(Items in a dataset)

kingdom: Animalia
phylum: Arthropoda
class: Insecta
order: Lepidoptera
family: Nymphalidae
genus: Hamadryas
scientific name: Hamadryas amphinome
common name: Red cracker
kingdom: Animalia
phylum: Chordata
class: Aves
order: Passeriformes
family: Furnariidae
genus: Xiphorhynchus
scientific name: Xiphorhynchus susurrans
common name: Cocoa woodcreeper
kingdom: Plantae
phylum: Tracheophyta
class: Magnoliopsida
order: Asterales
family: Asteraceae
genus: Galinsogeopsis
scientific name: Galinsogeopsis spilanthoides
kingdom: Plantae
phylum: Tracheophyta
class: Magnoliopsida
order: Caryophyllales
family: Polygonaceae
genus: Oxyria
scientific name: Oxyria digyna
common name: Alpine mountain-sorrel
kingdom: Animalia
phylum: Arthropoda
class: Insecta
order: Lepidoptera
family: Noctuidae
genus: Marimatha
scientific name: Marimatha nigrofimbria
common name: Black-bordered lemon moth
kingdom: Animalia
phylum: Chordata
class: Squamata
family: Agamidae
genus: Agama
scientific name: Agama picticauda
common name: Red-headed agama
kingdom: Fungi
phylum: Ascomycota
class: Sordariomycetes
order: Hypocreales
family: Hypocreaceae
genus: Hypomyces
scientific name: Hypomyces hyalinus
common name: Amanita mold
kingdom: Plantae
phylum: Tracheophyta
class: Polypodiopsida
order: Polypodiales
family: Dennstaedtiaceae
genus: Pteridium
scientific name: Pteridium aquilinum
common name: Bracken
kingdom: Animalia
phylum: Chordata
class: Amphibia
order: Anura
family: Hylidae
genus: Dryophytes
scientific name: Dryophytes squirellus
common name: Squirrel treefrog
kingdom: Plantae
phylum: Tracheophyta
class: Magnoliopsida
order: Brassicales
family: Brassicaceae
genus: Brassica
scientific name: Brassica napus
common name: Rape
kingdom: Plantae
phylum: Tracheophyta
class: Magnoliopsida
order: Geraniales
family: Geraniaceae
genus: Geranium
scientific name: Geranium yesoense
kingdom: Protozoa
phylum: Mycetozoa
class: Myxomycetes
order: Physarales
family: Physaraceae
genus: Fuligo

Direction: Convert every line of the items above into a JSON list of strings, with one string per line and no blank lines.

Response to this task:
[
  "kingdom: Animalia",
  "phylum: Arthropoda",
  "class: Insecta",
  "order: Lepidoptera",
  "family: Nymphalidae",
  "genus: Hamadryas",
  "scientific name: Hamadryas amphinome",
  "common name: Red cracker",
  "kingdom: Animalia",
  "phylum: Chordata",
  "class: Aves",
  "order: Passeriformes",
  "family: Furnariidae",
  "genus: Xiphorhynchus",
  "scientific name: Xiphorhynchus susurrans",
  "common name: Cocoa woodcreeper",
  "kingdom: Plantae",
  "phylum: Tracheophyta",
  "class: Magnoliopsida",
  "order: Asterales",
  "family: Asteraceae",
  "genus: Galinsogeopsis",
  "scientific name: Galinsogeopsis spilanthoides",
  "kingdom: Plantae",
  "phylum: Tracheophyta",
  "class: Magnoliopsida",
  "order: Caryophyllales",
  "family: Polygonaceae",
  "genus: Oxyria",
  "scientific name: Oxyria digyna",
  "common name: Alpine mountain-sorrel",
  "kingdom: Animalia",
  "phylum: Arthropoda",
  "class: Insecta",
  "order: Lepidoptera",
  "family: Noctuidae",
  "genus: Marimatha",
  "scientific name: Marimatha nigrofimbria",
  "common name: Black-bordered lemon moth",
  "kingdom: Animalia",
  "phylum: Chordata",
  "class: Squamata",
  "family: Agamidae",
  "genus: Agama",
  "scientific name: Agama picticauda",
  "common name: Red-headed agama",
  "kingdom: Fungi",
  "phylum: Ascomycota",
  "class: Sordariomycetes",
  "order: Hypocreales",
  "family: Hypocreaceae",
  "genus: Hypomyces",
  "scientific name: Hypomyces hyalinus",
  "common name: Amanita mold",
  "kingdom: Plantae",
  "phylum: Tracheophyta",
  "class: Polypodiopsida",
  "order: Polypodiales",
  "family: Dennstaedtiaceae",
  "genus: Pteridium",
  "scientific name: Pteridium aquilinum",
  "common name: Bracken",
  "kingdom: Animalia",
  "phylum: Chordata",
  "class: Amphibia",
  "order: Anura",
  "family: Hylidae",
  "genus: Dryophytes",
  "scientific name: Dryophytes squirellus",
  "common name: Squirrel treefrog",
  "kingdom: Plantae",
  "phylum: Tracheophyta",
  "class: Magnoliopsida",
  "order: Brassicales",
  "family: Brassicaceae",
  "genus: Brassica",
  "scientific name: Brassica napus",
  "common name: Rape",
  "kingdom: Plantae",
  "phylum: Tracheophyta",
  "class: Magnoliopsida",
  "order: Geraniales",
  "family: Geraniaceae",
  "genus: Geranium",
  "scientific name: Geranium yesoense",
  "kingdom: Protozoa",
  "phylum: Mycetozoa",
  "class: Myxomycetes",
  "order: Physarales",
  "family: Physaraceae",
  "genus: Fuligo"
]